Hello All,
I have 40 TB of index having about 6 Billion documents in single index.
My ES query is
Fetching 100000 unique values of uniqueId values (applying terms aggregations) from single ES query.
Currently, we initialized index having 900 shards across 35 data nodes. And most of the time is spending on coordinating nodes.
How can i configure the Elasticsearch cluster for better performance?
Please suggest.
What type of data do you have in that index? What is the structure of the data? What does the query/aggregation look like? How many unique ids are there in total?
Which version of Elasticsearch are you using?
How have you determined this? What is the specification of the nodes? What exactly is the performance issue? What latency are you experiencing?
Is this the size of primary and replica shards? If so, how many replica shards do you have configured?
@Christian_Dahlqvist
Please find the reply:
What type of data do you have in that index? What is the structure of the data?
Currently, we are storing all data (Total 6.3 Billion) in single index. We are storing as flat data with around 500 fields in each document. And we are storing the different type of data in single index.
What does the query/aggregation look like?
We are aggregating the total amount of each unique ids.
How many unique ids are there in total?
There present around 11M unique ids in single type.
Which version of Elasticsearch are you using?
We are using ES 7.17
How have you determined this?
We executed the ES profiling API and found the response of shards is less than 1 sec. And usage of data node is low while the usage of coordinating node is high.
What is the specification of the nodes?
We are using c7g.8xlarge (64 GB total memory and 32 vCPU) for data node and coordinating node.
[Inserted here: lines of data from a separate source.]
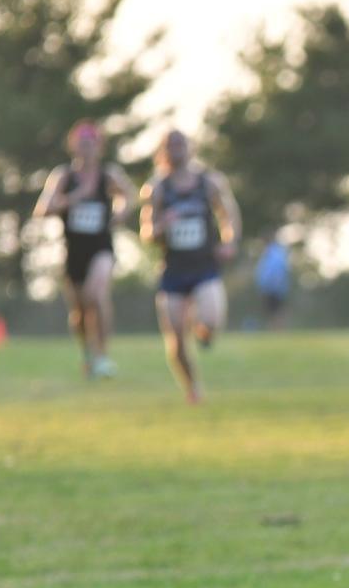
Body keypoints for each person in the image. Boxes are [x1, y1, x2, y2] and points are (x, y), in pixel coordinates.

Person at [139, 130, 242, 404]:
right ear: (162, 152)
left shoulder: (209, 182)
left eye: (180, 144)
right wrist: (163, 224)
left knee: (210, 321)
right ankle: (192, 388)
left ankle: (203, 330)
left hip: (204, 266)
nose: (176, 150)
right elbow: (146, 232)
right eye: (170, 145)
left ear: (190, 148)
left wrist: (229, 242)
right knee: (175, 337)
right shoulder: (157, 188)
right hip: (172, 270)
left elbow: (228, 214)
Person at [32, 121, 137, 378]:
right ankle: (88, 354)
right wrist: (75, 198)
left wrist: (121, 212)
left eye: (91, 144)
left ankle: (102, 354)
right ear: (73, 146)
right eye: (82, 144)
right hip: (73, 251)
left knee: (96, 294)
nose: (87, 149)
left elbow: (130, 195)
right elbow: (42, 210)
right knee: (79, 312)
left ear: (99, 147)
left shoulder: (108, 175)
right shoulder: (63, 176)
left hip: (101, 247)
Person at [254, 233, 292, 329]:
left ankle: (278, 329)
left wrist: (276, 284)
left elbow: (281, 270)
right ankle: (274, 329)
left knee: (277, 310)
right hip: (268, 288)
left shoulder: (276, 253)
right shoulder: (267, 253)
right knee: (270, 311)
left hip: (276, 287)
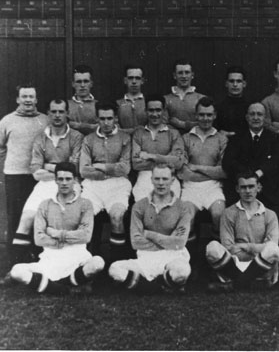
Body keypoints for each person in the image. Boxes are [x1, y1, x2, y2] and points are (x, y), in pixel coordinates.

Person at [9, 162, 105, 294]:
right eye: (60, 179)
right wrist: (71, 236)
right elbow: (39, 239)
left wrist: (53, 233)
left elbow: (86, 236)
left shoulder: (85, 205)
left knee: (98, 263)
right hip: (50, 260)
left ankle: (55, 284)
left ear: (75, 181)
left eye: (68, 179)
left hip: (77, 258)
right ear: (55, 181)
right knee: (17, 271)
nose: (64, 183)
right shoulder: (44, 205)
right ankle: (64, 289)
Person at [10, 99, 83, 268]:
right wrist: (58, 168)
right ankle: (17, 266)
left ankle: (70, 267)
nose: (57, 115)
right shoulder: (41, 138)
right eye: (54, 112)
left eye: (61, 111)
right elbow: (36, 172)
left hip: (70, 184)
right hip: (45, 184)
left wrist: (48, 166)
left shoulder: (77, 137)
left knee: (66, 222)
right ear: (48, 114)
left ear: (67, 114)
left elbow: (74, 168)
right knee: (27, 217)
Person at [108, 164, 191, 293]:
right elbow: (136, 242)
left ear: (172, 181)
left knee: (182, 271)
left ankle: (141, 285)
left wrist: (148, 234)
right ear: (151, 180)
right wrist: (169, 239)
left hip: (173, 258)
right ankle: (160, 285)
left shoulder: (183, 207)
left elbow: (179, 243)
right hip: (146, 259)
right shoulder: (139, 206)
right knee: (114, 269)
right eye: (157, 179)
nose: (161, 183)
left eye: (165, 179)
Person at [0, 84, 48, 271]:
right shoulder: (7, 121)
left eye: (31, 97)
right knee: (16, 217)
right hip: (15, 176)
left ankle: (38, 260)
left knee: (38, 216)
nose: (28, 100)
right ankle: (15, 263)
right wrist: (9, 164)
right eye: (24, 96)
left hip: (39, 177)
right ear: (18, 99)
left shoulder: (45, 120)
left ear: (36, 100)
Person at [206, 171, 279, 292]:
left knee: (273, 249)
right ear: (237, 189)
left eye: (251, 186)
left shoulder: (270, 215)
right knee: (212, 247)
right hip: (234, 265)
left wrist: (245, 246)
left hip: (260, 266)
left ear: (259, 187)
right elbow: (228, 247)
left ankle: (236, 284)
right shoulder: (228, 213)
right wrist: (256, 249)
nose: (247, 191)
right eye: (243, 187)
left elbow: (271, 247)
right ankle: (249, 283)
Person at [80, 102, 132, 263]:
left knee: (117, 216)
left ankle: (116, 262)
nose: (106, 122)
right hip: (93, 185)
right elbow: (84, 170)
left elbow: (124, 169)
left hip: (118, 184)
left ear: (116, 118)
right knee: (86, 216)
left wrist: (100, 166)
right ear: (97, 119)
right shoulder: (88, 139)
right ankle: (90, 262)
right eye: (102, 118)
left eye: (110, 118)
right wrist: (107, 172)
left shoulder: (125, 138)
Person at [222, 102, 279, 221]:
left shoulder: (275, 138)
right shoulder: (236, 138)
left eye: (259, 114)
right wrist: (248, 175)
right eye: (252, 114)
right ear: (247, 117)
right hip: (243, 187)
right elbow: (228, 162)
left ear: (265, 118)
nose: (256, 118)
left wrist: (259, 173)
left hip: (267, 187)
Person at [179, 97, 227, 241]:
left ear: (215, 115)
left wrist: (197, 167)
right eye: (202, 114)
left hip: (213, 188)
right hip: (190, 188)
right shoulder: (185, 138)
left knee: (219, 214)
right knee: (187, 217)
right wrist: (212, 172)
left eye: (209, 115)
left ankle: (216, 254)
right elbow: (183, 173)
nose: (205, 118)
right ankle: (190, 259)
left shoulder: (221, 138)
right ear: (196, 115)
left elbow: (223, 171)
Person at [131, 94, 185, 201]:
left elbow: (178, 162)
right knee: (145, 206)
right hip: (145, 177)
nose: (155, 114)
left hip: (167, 174)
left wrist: (149, 156)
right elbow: (136, 164)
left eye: (158, 110)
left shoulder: (173, 133)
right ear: (146, 111)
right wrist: (167, 158)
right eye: (151, 110)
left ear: (164, 111)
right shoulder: (138, 134)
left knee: (169, 207)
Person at [164, 58, 205, 134]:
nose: (184, 76)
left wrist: (182, 124)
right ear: (174, 75)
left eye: (187, 72)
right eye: (180, 73)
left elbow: (205, 123)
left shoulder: (201, 98)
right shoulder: (166, 99)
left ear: (192, 75)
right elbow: (163, 125)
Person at [215, 65, 249, 138]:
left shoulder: (250, 107)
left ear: (244, 84)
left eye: (238, 81)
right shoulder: (218, 107)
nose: (235, 85)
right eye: (231, 81)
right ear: (226, 84)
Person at [68, 64, 99, 135]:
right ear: (73, 84)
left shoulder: (98, 105)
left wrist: (75, 125)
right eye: (79, 81)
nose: (82, 85)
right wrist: (91, 126)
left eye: (86, 81)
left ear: (91, 83)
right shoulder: (66, 105)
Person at [116, 64, 147, 134]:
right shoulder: (118, 103)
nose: (134, 81)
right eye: (130, 78)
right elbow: (115, 128)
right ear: (125, 80)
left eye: (137, 78)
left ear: (142, 81)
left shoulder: (148, 103)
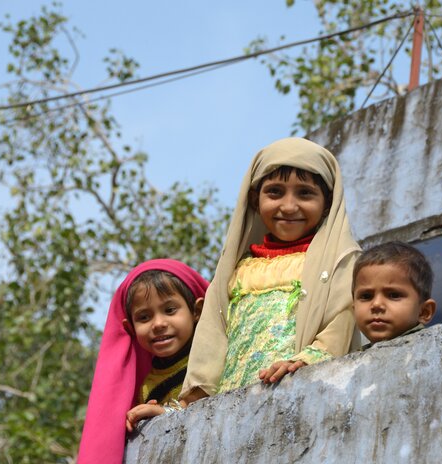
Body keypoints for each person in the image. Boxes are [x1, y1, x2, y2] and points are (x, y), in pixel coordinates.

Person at [179, 137, 361, 405]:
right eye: (275, 192)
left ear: (327, 204)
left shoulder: (342, 261)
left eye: (305, 193)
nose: (288, 206)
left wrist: (302, 362)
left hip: (304, 399)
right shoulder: (235, 271)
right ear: (255, 199)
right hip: (227, 414)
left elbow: (338, 331)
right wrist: (186, 404)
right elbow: (211, 341)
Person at [78, 259, 208, 464]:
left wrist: (167, 412)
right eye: (144, 317)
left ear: (197, 311)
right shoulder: (146, 387)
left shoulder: (210, 361)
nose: (158, 324)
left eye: (170, 310)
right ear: (130, 328)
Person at [352, 241, 436, 348]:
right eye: (366, 296)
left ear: (424, 312)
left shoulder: (432, 347)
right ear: (354, 310)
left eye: (394, 295)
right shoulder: (354, 360)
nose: (376, 304)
What exactly is the performance issue? What latency are you experiencing?
On analyzing the profiling response, the time taking section is from Coordinating node and the response time from ES is high.
Is this the size of primary and replica shards? If so, how many replica shards do you have configured?
Currently we are using primary shards only (i.e. without replica shards). Does replica shards also improved on performance?
What does CPU usage look like on the different node types when you run a query? What size and type of storage do you have attached?
Elasticsearch is generally limited by disk I/O and not CPU, so I tend to use memory optimised instances for Elasticsearch clusters unless I am running a lot of CPU heavy processing, e.g. complex ingest pipelines. Have you run iostat -x
on the data nodes when you are querying to verify that the storage is not a limiting factor (the coordinating node can only process data as fast as it comes off the data nodes after all)?
Regarding the CPU usage, usage on data node is normal. But high CPU and Memory in Coordinating nodes.
Currently, we are using st1 disk type.
Please find the result of one of the data node from iostat -x
What is high and normal in terms of concrete numbers? How many cores are fully utilised?